Kings is sad to read in a way that the preceding Bible books are not. Earlier books are bloodier, more immoral, and more disturbing. Kings is simply melancholy, as the terrible end of the Israelites draws closer, closer, closer.
Chapter 22 and Chapter 23
The Israelites make one last, desperate chance to save themselves. Josiah becomes king of Judah, and his priests suddenly discover “the scroll of the Teaching” in the Temple. I cheated a little bit and checked the commentary on this, and everyone agrees that this scroll is almost certainly the book of Deuteronomy. (Some believe Josiah had Deuteronomy written and then claimed to discover it, while others believe it was actually rediscovered.) Josiah reads Deuteronomy, and it hits him like a ton of bricks. He realizes his people are doomed unless they mend their ways. They are breaking every law in the book (or, on the scroll). No wonder the Lord is so furious at them! Josiah rends his clothes in sorrow. But it’s too late. A lady prophet, Huldah, says the Lord has already doomed Judah—the land will become “a desolation and a curse.”
Still, an optimistic Josiah tries to change God’s mind. He reads the whole scroll out loud to the Israelites, then topples all the idols, knocks down the temples of the male prostitutes, destroys the pagan monuments built by Solomon, unearths pagan cemeteries, and incinerates human bones on the heretic altars. He even restores Passover. Josiah is like no king before or after—he’s almost a second coming of Moses—but it’s not enough. “The Lord did not turn away from His awesome wrath.”

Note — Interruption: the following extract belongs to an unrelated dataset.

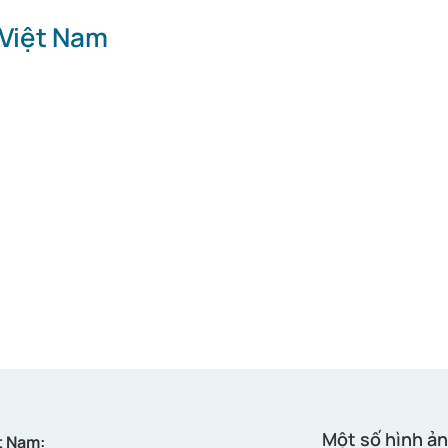
 Việt Nam
Một số hình ản
t Nam:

This seems very unfair of God. Josiah does everything possible to restore his people into God’s good graces. He follows all of God’s orders. By the time of Josiah’s death, the Judahites are as holy as they have ever been, yet He doesn’t forgive! It seems oddly merciless. If He won’t save the faithful, what’s the point of believing at all?
Chapter 24 and Chapter 25
The end is here. Nebuchadnezzar of Babylon invades and makes quick work of Judah. Judah’s new king Jehoiakim becomes a vassal, then rebels. Neb crushes the rebellion, takes the king prisoner, deports all the able men to Babylon, and loots Jerusalem.

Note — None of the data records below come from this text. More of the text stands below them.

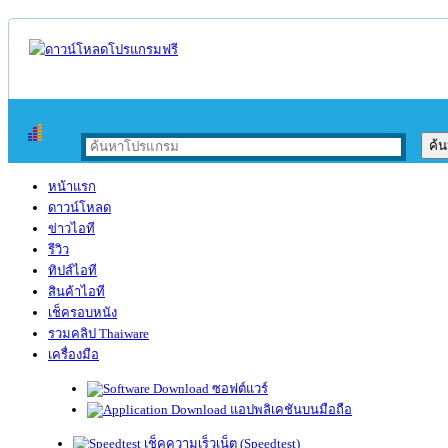
หน้าแรก
ดาวน์โหลด
ข่าวไอที
รีวิว
ทิปส์ไอที
สินค้าไอที
เช็ครอบหนัง
รวมคลิป Thaiware
เครื่องมือ
ซอฟต์แวร์
แอปพลิเคชันบนมือถือ
เช็คความเร็วเน็ต (Speedtest)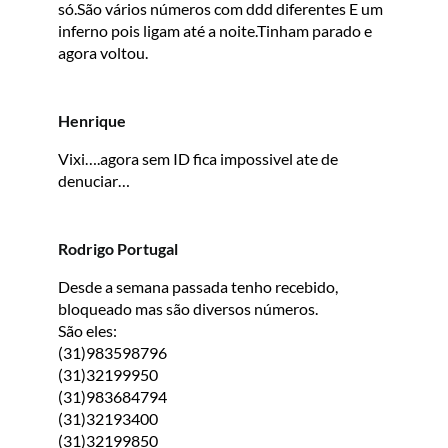
só.São vários números com ddd diferentes E um
inferno pois ligam até a noite.Tinham parado e
agora voltou.
Henrique
Vixi….agora sem ID fica impossivel ate de
denuciar…
Rodrigo Portugal
Desde a semana passada tenho recebido,
bloqueado mas são diversos números.
São eles:
(31)983598796
(31)32199950
(31)983684794
(31)32193400
(31)32199850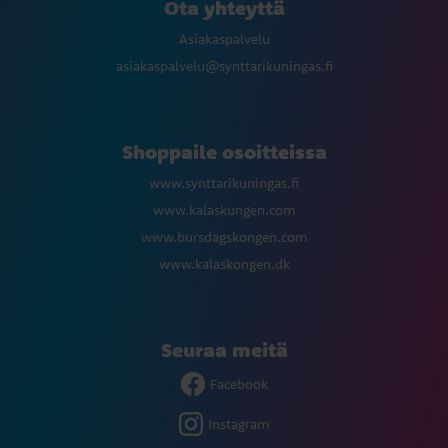
Ota yhteyttä
Asiakaspalvelu
asiakaspalvelu@synttarikuningas.fi
Shoppaile osoitteissa
www.synttarikuningas.fi
www.kalaskungen.com
www.bursdagskongen.com
www.kalaskongen.dk
Seuraa meitä
Facebook
Instagram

The Babylonians install a puppet king, who also rebels. That rebellion is crushed, as well. A Babylonian commander sacks the temple and executes the priests. Jerusalem is turned into a ghost town, with only its poorest inhabitants left to till the fields.
This marks the end of the glory days of the Israelites. The hope and opportunity of the Torah have been squandered. It’s hard to see what hope, or faith, could remain after such tragedy. Yet there’s enough that the Israelites wrote down these books and preserved their memory of God’s love through a brutal exile.
The book of Kings ends with an incredible, heartbreaking vignette. After the conquest of Judah, Nebuchadnezzar releases deposed king Jehoiakim from prison and keeps him as a court retainer. Neb lets the former king eat at his table every day and gives him a daily allowance. The last king of Judah is a pet, a domesticated animal, an obedient monkey serving a pagan master. This is the fate of God’s chosen people, and their king.